Mozambique’s Gas Revenues Push Sovereign Wealth Fund Beyond $210 Million

Mozambique’s Sovereign Wealth Fund (FSM), created to manage earnings from the country’s natural gas projects, has received over $210 million in inflows during its first 20 months of operation, the Ministry of Finance confirmed.

The fund, launched in December 2023, is fueled by revenues from Mozambique’s emerging liquefied natural gas (LNG) industry. It collected $164.7 million in 2024 and an additional $45.2 million in the first half of 2025. The money is deposited in a transitional account at the Bank of Mozambique under the provisions of Law No. 1/2024.

By law, 40 percent of annual gas revenues are allocated to the FSM in its first 15 years, while the remaining 60 percent flows into the state budget. From year 16 onward, the split will be equal.
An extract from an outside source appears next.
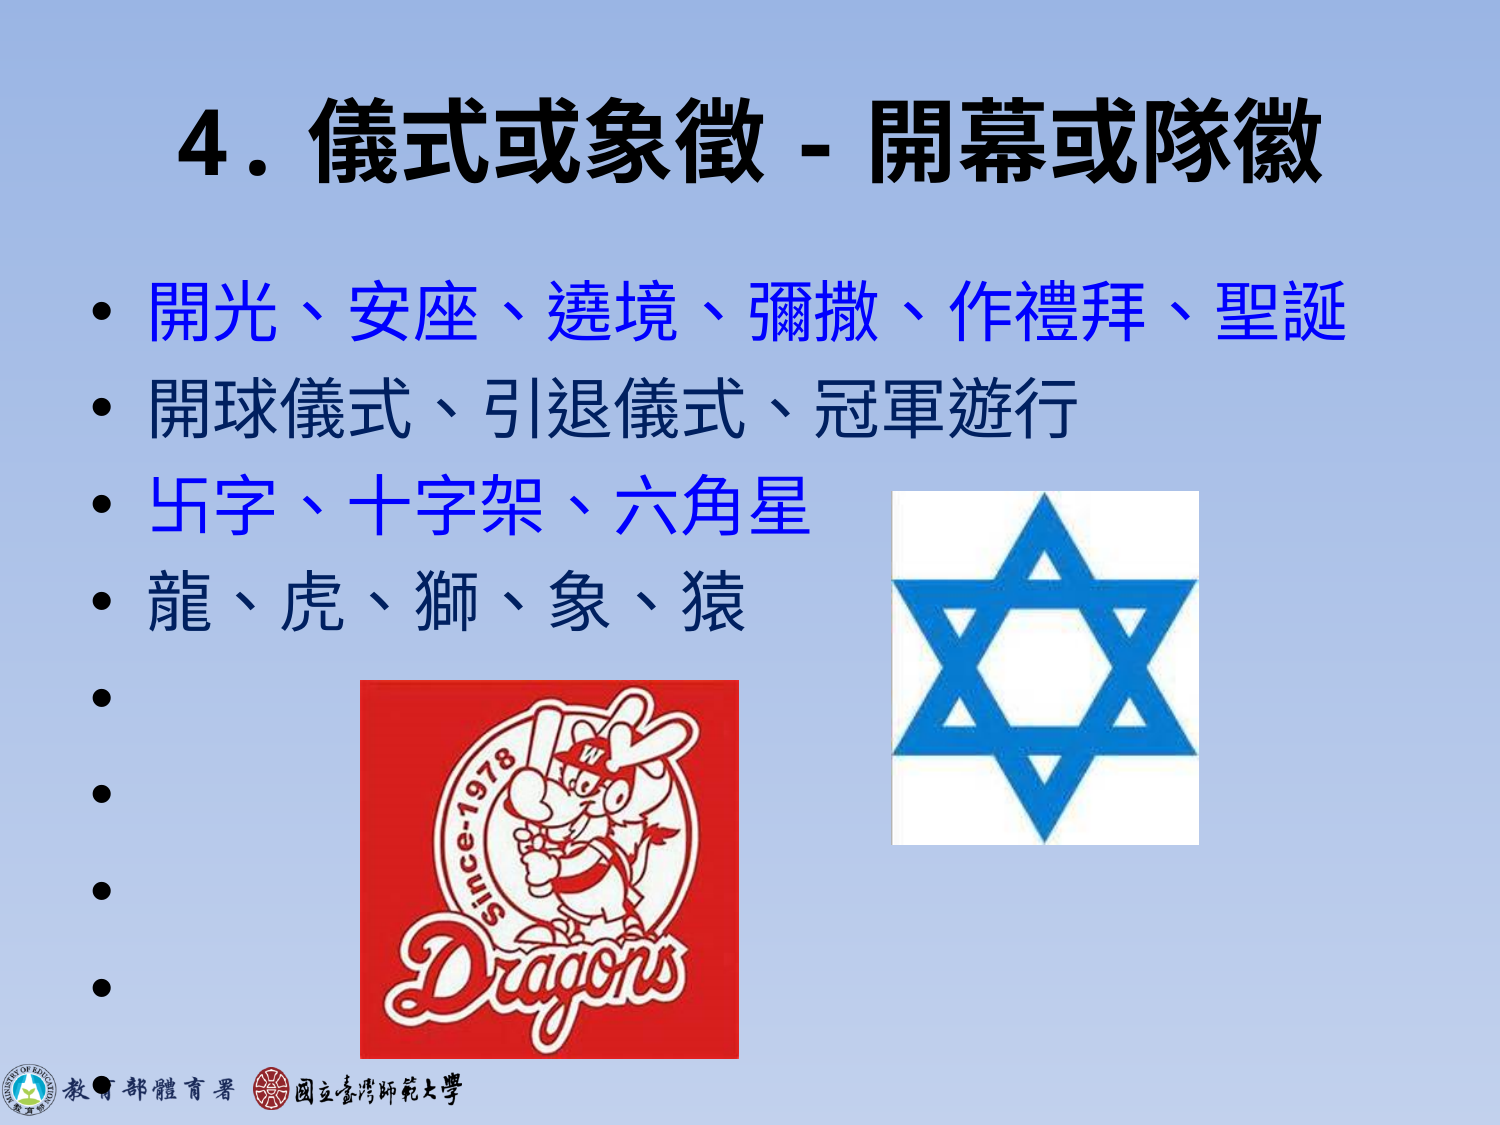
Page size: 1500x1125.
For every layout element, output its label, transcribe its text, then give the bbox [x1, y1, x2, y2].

Emanuel Chaves, who chairs the FSM Oversight Committee, pledged that the fund will be managed transparently to ensure gas proceeds are invested for the benefit of future generations. Analysts project that as major offshore LNG projects reach full production, the fund could receive up to $6 billion per year by the 2040s.

Still, civil society groups have pushed back against government plans to tap the FSM for social spending. The Civic Movement on the Sovereign Fund described such moves as “illegal,” warning that diverting resource wealth could undermine the fund’s purpose of preserving oil and gas revenues for long-term stability.

Mozambique holds some of the largest untapped gas reserves in sub-Saharan Africa, and the sovereign wealth fund is seen as a critical tool to prevent the so-called “resource curse” and anchor the country’s fiscal future.